=== Records supplied ===
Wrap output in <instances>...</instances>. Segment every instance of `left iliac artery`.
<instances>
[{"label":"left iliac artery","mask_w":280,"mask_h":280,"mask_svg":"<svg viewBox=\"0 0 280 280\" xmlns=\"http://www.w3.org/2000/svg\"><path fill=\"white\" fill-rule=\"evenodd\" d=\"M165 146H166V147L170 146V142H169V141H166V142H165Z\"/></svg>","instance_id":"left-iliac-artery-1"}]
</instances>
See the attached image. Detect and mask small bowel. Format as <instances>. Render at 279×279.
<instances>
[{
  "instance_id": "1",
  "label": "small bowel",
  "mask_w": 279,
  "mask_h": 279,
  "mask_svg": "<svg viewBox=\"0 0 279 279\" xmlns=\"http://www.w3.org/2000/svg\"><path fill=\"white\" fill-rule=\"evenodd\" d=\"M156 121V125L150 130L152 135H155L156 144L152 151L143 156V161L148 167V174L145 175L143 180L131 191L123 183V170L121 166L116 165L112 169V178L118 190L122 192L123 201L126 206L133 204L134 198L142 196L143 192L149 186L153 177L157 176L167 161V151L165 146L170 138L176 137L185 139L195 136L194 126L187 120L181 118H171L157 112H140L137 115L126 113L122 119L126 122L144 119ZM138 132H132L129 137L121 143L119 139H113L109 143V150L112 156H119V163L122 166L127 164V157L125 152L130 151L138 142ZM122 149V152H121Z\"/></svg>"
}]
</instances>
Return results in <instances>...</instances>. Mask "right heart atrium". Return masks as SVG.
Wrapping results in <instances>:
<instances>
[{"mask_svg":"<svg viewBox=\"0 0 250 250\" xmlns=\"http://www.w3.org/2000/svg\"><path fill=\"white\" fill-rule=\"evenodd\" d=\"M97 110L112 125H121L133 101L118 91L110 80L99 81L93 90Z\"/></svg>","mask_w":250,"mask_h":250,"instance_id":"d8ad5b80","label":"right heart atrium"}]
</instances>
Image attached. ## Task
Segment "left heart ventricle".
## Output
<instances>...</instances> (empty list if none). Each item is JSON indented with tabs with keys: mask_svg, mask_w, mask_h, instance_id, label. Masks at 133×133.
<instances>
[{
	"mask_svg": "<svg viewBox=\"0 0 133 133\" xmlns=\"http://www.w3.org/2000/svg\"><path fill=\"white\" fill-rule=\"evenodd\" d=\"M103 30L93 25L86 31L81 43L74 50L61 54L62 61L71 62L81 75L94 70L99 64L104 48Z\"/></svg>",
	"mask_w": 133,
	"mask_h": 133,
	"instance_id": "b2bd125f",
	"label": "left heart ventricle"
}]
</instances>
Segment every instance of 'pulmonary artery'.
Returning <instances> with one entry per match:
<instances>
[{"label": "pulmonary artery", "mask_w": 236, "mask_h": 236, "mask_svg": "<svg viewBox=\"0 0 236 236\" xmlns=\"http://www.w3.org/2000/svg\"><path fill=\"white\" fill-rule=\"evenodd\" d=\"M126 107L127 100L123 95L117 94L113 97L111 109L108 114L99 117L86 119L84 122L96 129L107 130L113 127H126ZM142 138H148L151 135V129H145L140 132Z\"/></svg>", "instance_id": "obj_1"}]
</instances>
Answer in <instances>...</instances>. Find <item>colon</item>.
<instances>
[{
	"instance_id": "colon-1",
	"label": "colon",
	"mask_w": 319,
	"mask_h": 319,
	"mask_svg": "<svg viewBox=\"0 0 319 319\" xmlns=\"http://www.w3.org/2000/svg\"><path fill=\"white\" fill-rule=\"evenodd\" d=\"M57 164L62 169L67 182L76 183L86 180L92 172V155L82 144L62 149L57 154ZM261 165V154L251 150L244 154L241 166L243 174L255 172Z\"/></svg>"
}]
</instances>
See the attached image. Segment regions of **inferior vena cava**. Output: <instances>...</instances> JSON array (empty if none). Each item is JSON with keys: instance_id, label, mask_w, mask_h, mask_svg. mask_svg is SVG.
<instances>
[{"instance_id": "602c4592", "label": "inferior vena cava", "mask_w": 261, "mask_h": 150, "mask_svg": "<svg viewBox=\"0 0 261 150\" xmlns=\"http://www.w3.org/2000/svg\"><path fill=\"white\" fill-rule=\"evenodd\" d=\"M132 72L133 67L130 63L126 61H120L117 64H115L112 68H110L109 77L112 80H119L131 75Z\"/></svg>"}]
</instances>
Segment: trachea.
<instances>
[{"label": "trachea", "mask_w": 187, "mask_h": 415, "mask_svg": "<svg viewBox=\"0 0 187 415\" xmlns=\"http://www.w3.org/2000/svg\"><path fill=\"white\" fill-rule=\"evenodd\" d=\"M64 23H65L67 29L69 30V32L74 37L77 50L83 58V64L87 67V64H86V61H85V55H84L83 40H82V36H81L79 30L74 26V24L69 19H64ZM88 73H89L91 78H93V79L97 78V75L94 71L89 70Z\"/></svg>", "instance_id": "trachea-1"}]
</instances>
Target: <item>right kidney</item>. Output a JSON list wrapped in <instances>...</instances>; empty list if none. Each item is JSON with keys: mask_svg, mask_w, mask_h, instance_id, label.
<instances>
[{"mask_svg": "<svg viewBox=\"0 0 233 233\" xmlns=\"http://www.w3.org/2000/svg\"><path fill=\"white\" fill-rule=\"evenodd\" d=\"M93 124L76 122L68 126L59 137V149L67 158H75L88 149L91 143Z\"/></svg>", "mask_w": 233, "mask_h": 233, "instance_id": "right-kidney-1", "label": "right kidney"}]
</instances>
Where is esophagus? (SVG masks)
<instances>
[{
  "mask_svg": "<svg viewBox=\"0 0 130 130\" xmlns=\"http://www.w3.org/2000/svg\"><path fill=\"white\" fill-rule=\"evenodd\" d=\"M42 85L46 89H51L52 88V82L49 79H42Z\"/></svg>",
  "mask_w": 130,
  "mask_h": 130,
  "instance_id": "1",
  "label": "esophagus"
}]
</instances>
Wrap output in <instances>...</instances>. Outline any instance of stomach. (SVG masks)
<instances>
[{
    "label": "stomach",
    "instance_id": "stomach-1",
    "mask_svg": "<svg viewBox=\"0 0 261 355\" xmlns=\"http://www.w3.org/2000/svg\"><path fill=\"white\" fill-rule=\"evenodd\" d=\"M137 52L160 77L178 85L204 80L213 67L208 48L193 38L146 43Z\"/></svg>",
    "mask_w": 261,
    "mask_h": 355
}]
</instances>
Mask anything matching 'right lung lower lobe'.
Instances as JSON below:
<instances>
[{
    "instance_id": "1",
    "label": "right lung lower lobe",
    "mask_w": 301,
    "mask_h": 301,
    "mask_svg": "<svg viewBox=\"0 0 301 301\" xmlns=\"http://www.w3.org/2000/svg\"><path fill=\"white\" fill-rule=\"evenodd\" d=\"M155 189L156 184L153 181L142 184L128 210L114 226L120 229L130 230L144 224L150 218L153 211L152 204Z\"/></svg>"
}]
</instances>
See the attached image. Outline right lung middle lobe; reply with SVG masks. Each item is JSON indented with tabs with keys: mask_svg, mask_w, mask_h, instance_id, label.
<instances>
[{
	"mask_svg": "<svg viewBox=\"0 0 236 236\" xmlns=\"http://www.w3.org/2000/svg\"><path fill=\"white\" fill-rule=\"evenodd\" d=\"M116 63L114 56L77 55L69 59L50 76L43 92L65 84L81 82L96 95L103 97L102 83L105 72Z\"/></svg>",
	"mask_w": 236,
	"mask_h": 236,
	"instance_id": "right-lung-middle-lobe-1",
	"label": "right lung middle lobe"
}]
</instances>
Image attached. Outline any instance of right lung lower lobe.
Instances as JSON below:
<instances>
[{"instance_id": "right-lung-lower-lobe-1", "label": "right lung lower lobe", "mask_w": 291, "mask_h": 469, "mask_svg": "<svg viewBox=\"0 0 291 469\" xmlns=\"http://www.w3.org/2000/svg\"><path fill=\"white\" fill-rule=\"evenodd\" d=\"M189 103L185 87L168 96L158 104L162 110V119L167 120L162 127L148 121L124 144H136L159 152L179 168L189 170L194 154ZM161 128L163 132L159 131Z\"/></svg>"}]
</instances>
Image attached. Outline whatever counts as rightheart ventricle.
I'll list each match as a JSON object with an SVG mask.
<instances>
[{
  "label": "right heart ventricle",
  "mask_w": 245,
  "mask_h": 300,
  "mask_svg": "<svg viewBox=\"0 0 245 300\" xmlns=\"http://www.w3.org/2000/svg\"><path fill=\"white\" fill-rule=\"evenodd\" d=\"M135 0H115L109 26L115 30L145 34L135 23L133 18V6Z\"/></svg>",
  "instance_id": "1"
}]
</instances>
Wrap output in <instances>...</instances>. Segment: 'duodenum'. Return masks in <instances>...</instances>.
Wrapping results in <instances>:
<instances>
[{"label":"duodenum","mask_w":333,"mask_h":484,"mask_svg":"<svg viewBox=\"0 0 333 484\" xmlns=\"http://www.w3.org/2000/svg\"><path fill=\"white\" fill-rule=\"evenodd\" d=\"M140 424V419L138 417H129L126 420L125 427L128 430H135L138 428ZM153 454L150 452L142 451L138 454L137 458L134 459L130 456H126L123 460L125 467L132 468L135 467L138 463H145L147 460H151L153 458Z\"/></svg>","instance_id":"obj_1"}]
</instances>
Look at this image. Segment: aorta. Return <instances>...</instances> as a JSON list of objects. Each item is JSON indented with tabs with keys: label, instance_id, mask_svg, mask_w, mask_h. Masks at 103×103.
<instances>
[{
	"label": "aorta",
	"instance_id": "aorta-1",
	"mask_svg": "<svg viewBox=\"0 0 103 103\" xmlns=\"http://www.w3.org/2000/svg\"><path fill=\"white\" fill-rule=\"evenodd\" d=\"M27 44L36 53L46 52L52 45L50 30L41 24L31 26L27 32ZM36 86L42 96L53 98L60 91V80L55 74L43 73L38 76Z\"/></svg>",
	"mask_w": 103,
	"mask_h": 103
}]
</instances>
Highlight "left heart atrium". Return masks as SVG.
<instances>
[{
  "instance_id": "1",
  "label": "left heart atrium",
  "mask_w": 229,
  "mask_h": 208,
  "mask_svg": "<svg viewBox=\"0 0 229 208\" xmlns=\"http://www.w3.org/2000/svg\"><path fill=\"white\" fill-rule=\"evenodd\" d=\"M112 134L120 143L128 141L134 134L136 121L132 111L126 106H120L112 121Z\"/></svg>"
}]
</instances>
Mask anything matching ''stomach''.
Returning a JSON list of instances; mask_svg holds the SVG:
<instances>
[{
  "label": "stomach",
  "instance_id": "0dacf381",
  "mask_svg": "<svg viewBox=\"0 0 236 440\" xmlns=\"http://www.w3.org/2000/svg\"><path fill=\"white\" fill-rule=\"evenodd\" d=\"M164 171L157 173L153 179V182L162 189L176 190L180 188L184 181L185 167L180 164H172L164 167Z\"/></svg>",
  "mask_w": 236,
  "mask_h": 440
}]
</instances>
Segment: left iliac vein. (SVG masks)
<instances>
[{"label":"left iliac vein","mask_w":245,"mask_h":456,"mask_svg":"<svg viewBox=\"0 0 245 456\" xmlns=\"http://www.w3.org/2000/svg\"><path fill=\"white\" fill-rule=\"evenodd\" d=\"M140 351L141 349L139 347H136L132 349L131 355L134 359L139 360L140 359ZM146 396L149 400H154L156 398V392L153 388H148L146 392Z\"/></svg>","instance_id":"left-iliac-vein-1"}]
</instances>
===
- Written problem
Copy out every line of the material above that contains the word "small".

- Full output
See the attached image. Detect and mask small bowel. Format as <instances>. Render at 279×279.
  "label": "small bowel",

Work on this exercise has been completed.